In this study, we demonstrated that the timing of state mandated stay-at-home orders had the most significant effect on all three outcomes: the total cases/100,000, daily case rate, and total deaths/100,000 after adjusting for multiple socio-demographic, geographic and health related factors. A proclamation of this order in the counties that implemented it, even a day earlier, would have reduced the DCR by 0.04, confirmed cases by 12/100,000, and deaths by 0.87/100,000.
Health disparities between the counties in the United States have long existed and been previously well studied 15 16 17. We sought to determine the effects of these disparities on the incidence and spread of COVID-19 at the county level. Socio-economic factors including gender, race, age, income and insurance have been shown to be associated with the incidence and spread of COVID-19 18. Counties with low population in the USA may not have the adequate health infrastructure to manage complicated COVID-19 patients, leading to movement of these patients to adjoining counties with more advanced facilities. Patients from smaller counties may be referred to larger health centers in adjacent counties with larger population, leading to sampling bias in the analysis. Furthermore, individuals with appropriate health insurance coverage may seek out referral centers in adjacent counties with better health facilities. We included counties with a population of > 100,000 population and a minimum case rate of 50/100,000 in an attempt to reduce these biases.
DCR:
We considered a variety of factors which may be hypothesized to have an association with COVID-19 incidence and spread, but the factor that emerged with the most significant association was the days from stay-at-home order (coefficient of correlation -0.73 and a standardized beta of -0.69). The differential effects of the timing of intervention in terms of social distancing, to prevent the spread of the virus, has already been established very recently by Pei (2020) 19. In this study, we were able to show that after adjusting for all possible independent factors, enforced social distancing measures (days from the order of stay-at-home) had the largest effect size in preventing the spread of virus. Uninsured patients had a significant negative correlation with daily case rate, implying that higher uninsured population in a county would be associated with lower COVID-19 cases. The differential accessibility of uninsured population to testing is the likely explanation for this finding. Uninsured people are more likely to experience poverty and have transportation difficulties, therefore they may not be able to reach the few and distant COVID-19 testing sites 20.
Confirmed cases per 100,000:
Significant positive correlation in the best fit multiple regression model was observed between housing problem, population density, lower education, African American race and number of people that received influenza vaccine. Previous research has shown that housing problems may lead to overcrowding, an important determinant for the spread of virus 21. High population density may be associated with increased spread of the virus (Rocklöv and Sjödin, 2020). In our study, higher population density had a large standardized beta coefficient of 0.17 and 0.37 with confirmed cases/100,000 and deaths/100,000 respectively, making this the second most important factor after days from stay-at-home order to affect the outcomes. It is well known that racial and ethnic minority groups are often affected disproportionately more by pandemics.
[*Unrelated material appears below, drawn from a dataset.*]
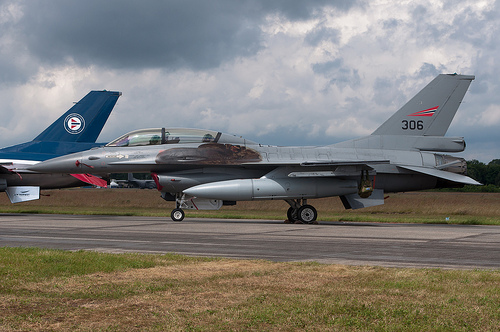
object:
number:
[401, 120, 423, 131]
Non-Hispanic African Americans not only have a higher case burden, but also are hospitalized more often and have a higher death rate (CDC, 2020) 24 25. Our study showed a significant association between the number of cases and African American race. Recently, questions were raised about the adverse effects of influenza vaccine on the susceptibility of individuals to coronavirus but other studies have refuted the possibility 26 27. The association of higher rate of influenza vaccination with confirmed cases may be attributed to the fact that in Medicare population, those who have received the influenza vaccination are more likely to get tested and treated for COVID-19. We were unable to determine an alternative explanation for this finding. Significant negative association was observed for days from the stay-at-home orders and uninsured population among the counties.
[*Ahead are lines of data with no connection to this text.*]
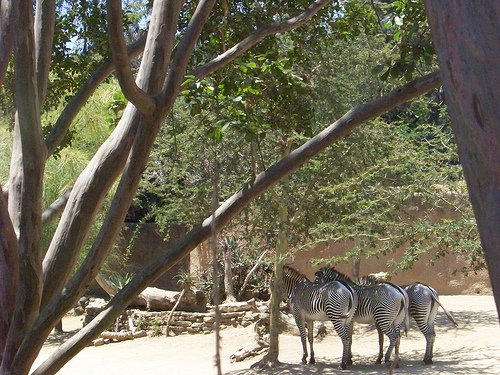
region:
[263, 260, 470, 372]
the butt ends of three zebra, all doing something different w/ their tails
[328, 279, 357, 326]
curves to the west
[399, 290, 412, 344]
points directly south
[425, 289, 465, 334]
goes off @ an easternly 45 degrees angle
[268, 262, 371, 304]
not a single head is visible, theyre all hidden behind something, but you do have a couple partials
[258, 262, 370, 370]
tall thin zebra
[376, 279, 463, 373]
short thinnish zebra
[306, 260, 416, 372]
long plumpish zebra, but nicely turned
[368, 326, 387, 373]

Confirmed deaths per 100,000:
Several factors that were associated with confirmed cases were also associated with deaths, such as days from stay-at-home order, housing problem, population density and the uninsured. The percentage of unemployed and age > 65 years, both showing positive correlation, were the new factors associated with COVID-19 related deaths. Unemployment is an important socioeconomic factor indirectly related to the higher death rate due to the virus. Lack of timely access to testing, housing problems, chronic illnesses and delayed access to medical treatment can be associated with unemployment, as well as increased number of deaths from the virus. Age > 65 years have been shown to be strongly associated with deaths 28.
Limitations:
The major limitation of the study is that cases of COVID-19 in the counties cannot be directly linked to the subjects with the demographic, socioeconomic or geographic factor. This study merely compares the population characteristics of the counties with the outcomes within the same and other counties. In addition, we considered about 20% of the most populated counties of the USA, which may lead to a bias resulting from the factors associated with less populated counties. Population movement due to referrals from satellite hospitals to large health centers may also lead to statistical bias.